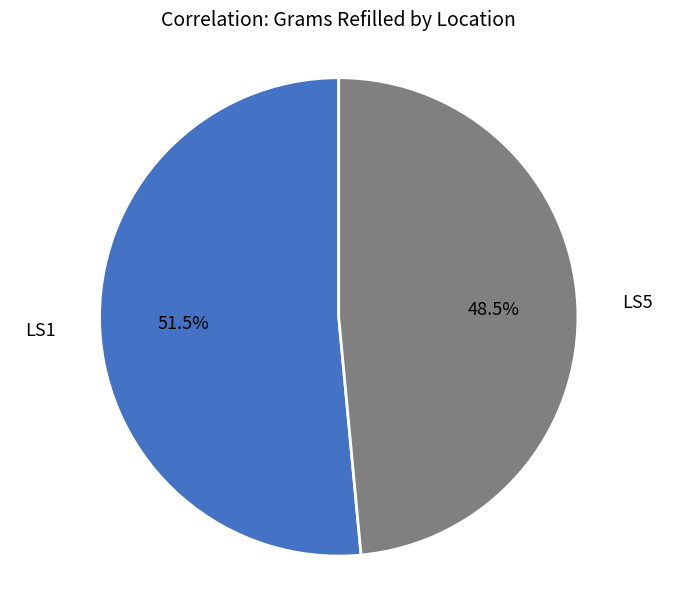

To the nearest percent, what is the difference between the largest and smallest slice percentages?

3%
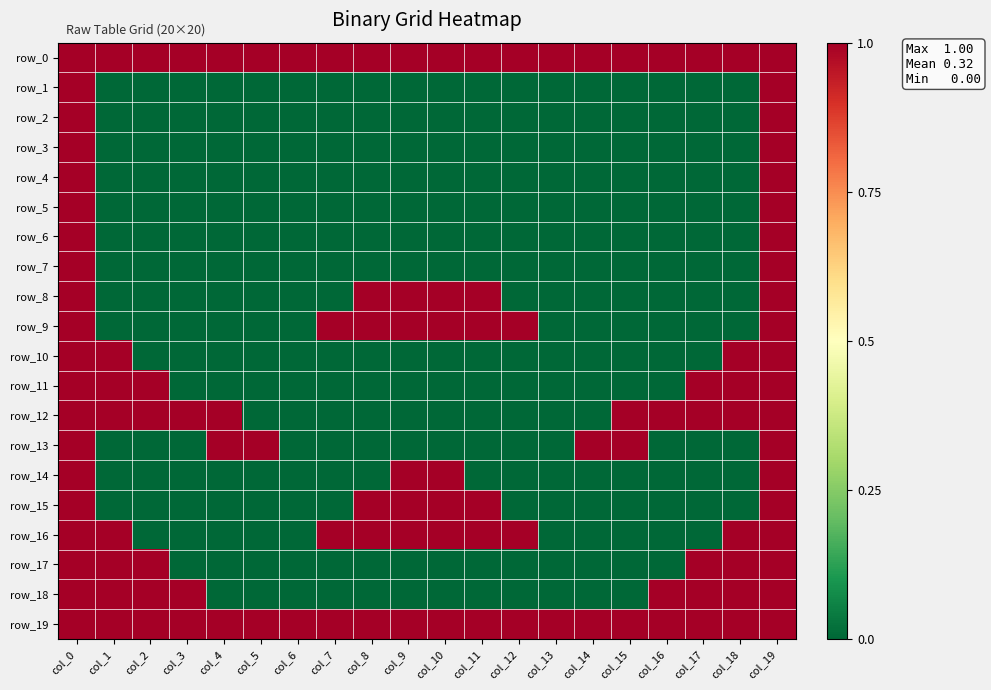

Reading right to left, extract all data points from this chart.

row_0: 1	1	1	1	1	1	1	1	1	1	1	1	1	1	1	1	1	1	1	1
row_1: 1	0	0	0	0	0	0	0	0	0	0	0	0	0	0	0	0	0	0	1
row_2: 1	0	0	0	0	0	0	0	0	0	0	0	0	0	0	0	0	0	0	1
row_3: 1	0	0	0	0	0	0	0	0	0	0	0	0	0	0	0	0	0	0	1
row_4: 1	0	0	0	0	0	0	0	0	0	0	0	0	0	0	0	0	0	0	1
row_5: 1	0	0	0	0	0	0	0	0	0	0	0	0	0	0	0	0	0	0	1
row_6: 1	0	0	0	0	0	0	0	0	0	0	0	0	0	0	0	0	0	0	1
row_7: 1	0	0	0	0	0	0	0	0	0	0	0	0	0	0	0	0	0	0	1
row_8: 1	0	0	0	0	0	0	0	1	1	1	1	0	0	0	0	0	0	0	1
row_9: 1	0	0	0	0	0	0	1	1	1	1	1	1	0	0	0	0	0	0	1
row_10: 1	1	0	0	0	0	0	0	0	0	0	0	0	0	0	0	0	0	1	1
row_11: 1	1	1	0	0	0	0	0	0	0	0	0	0	0	0	0	0	1	1	1
row_12: 1	1	1	1	1	0	0	0	0	0	0	0	0	0	0	1	1	1	1	1
row_13: 1	0	0	0	1	1	0	0	0	0	0	0	0	0	1	1	0	0	0	1
row_14: 1	0	0	0	0	0	0	0	0	1	1	0	0	0	0	0	0	0	0	1
row_15: 1	0	0	0	0	0	0	0	1	1	1	1	0	0	0	0	0	0	0	1
row_16: 1	1	0	0	0	0	0	1	1	1	1	1	1	0	0	0	0	0	1	1
row_17: 1	1	1	0	0	0	0	0	0	0	0	0	0	0	0	0	0	1	1	1
row_18: 1	1	1	1	0	0	0	0	0	0	0	0	0	0	0	0	1	1	1	1
row_19: 1	1	1	1	1	1	1	1	1	1	1	1	1	1	1	1	1	1	1	1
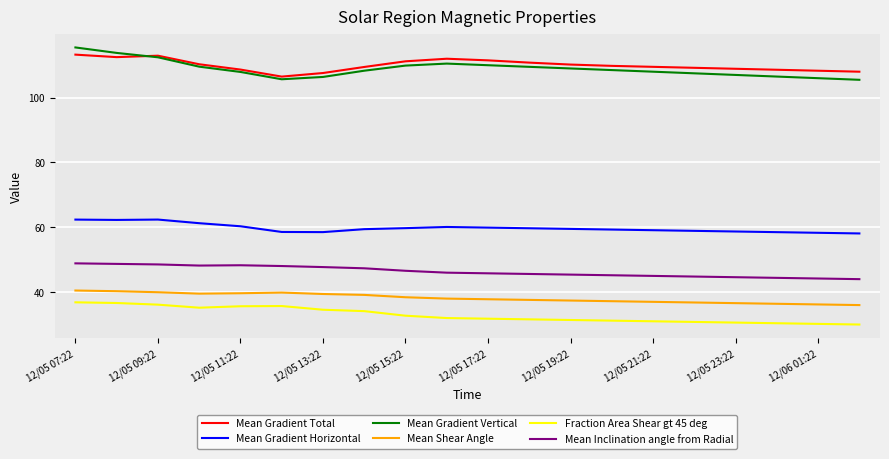

Which series has the largest range (max minus min)?

Mean Gradient Vertical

★ ★ ★

- _TO-DO ITEM_: Pull out every line in the entries above that contains the word "largest", where uppercase and lowercase count as different.

- _SOLUTION_:
To the nearest percent, what is the difference between the largest and smallest slice percentages?
Which series has the largest range (max minus min)?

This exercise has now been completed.